In the text about applying to MFA programs, which low-residency program accepted the writer, and at which university?

SELECTED TEXT
————

Over two years, I applied to 31 full time in-person MFA programs and was sweepingly rejected by all but one, a school in the southwest that was so immersively swarmed by a faculty sex scandal that applications were stymied, leading to me being momentarily waitlisted before being mercifully rejected. To be fair to myself, this was in the early 2010's when, amidst the Great Recession, graduate school was all the rage. One program to which I applied received more than 2,000 applicants to fill 12 spots. Finally, at the suggestion of another writing friend, I applied to a low residency program at the University of Southern Maine, Stonecoast. I was accepted, reluctantly took the offer, and am incredibly grateful I did.


At Stonecoast, I was able to learn from numerous brilliant and charismatic professors. My writing was shredded in workshop, I honed my craft, read more than I had ever pushed myself to read in the past, and most importantly of all, met and befriended an amazing cohort of kind writers. Ten years after graduating, we still meet up for a week every summer in Maine to workshop our fiction, talk about writing, eat lobster rolls, and enjoy the occasional alcoholic beverage or two. Here's a picture of us completely sober doing sober-people things.



After graduation, Chloe (now my wife) and I did ill-advised things that married people often do like get careers, buy houses, and have children. We moved all over Vermont before Chloe became the executive director of a non-profit and we moved to a beautiful home on top of a mountain. Now, with our kids a little older, I'm getting back on track with my writing career. I've published two stories recently and just received an acceptance for a third last week. I'm also shopping my mystery novel so if you know a guy (makes hand telephone gesture).


Who are your favorite writers? Favorite books?


One thing I forgot to mention is that in college, I spent 18 months in Army ROTC and nearly contracted as a Second Lieutenant. It was a surreal and formative experience which left me vulnerable to the influence of some classic war writers like Hemingway and Tim O'Brien whose respective novels Farewell to Arms and The Things They Carried left me sobbing and undulating under the crushing weight of the cruelty of the human experience (which is how I know I really like a book).

————

DATA
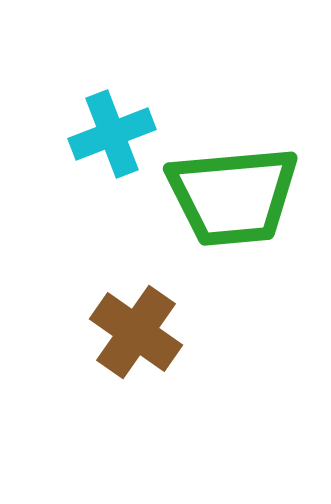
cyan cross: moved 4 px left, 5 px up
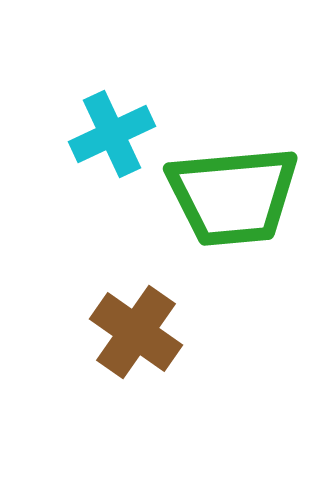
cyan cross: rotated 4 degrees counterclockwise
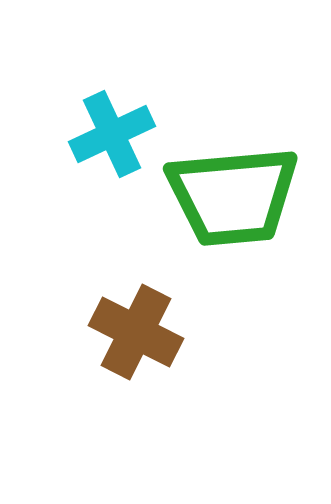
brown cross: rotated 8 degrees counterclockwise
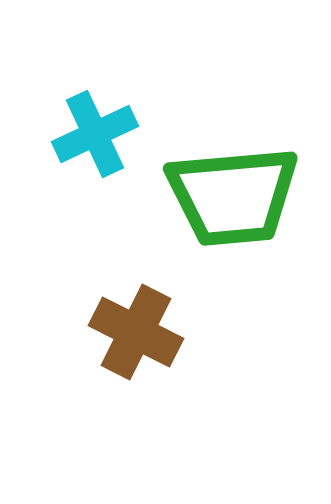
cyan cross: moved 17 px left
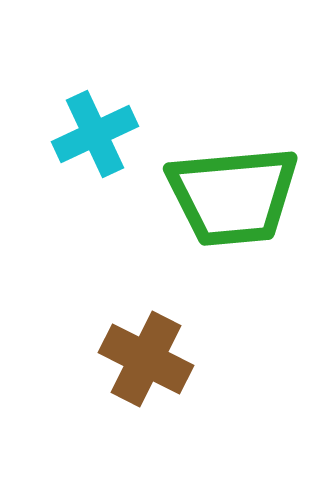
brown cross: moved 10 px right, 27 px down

————

WORKED ANSWER
Stonecoast, at the University of Southern Maine.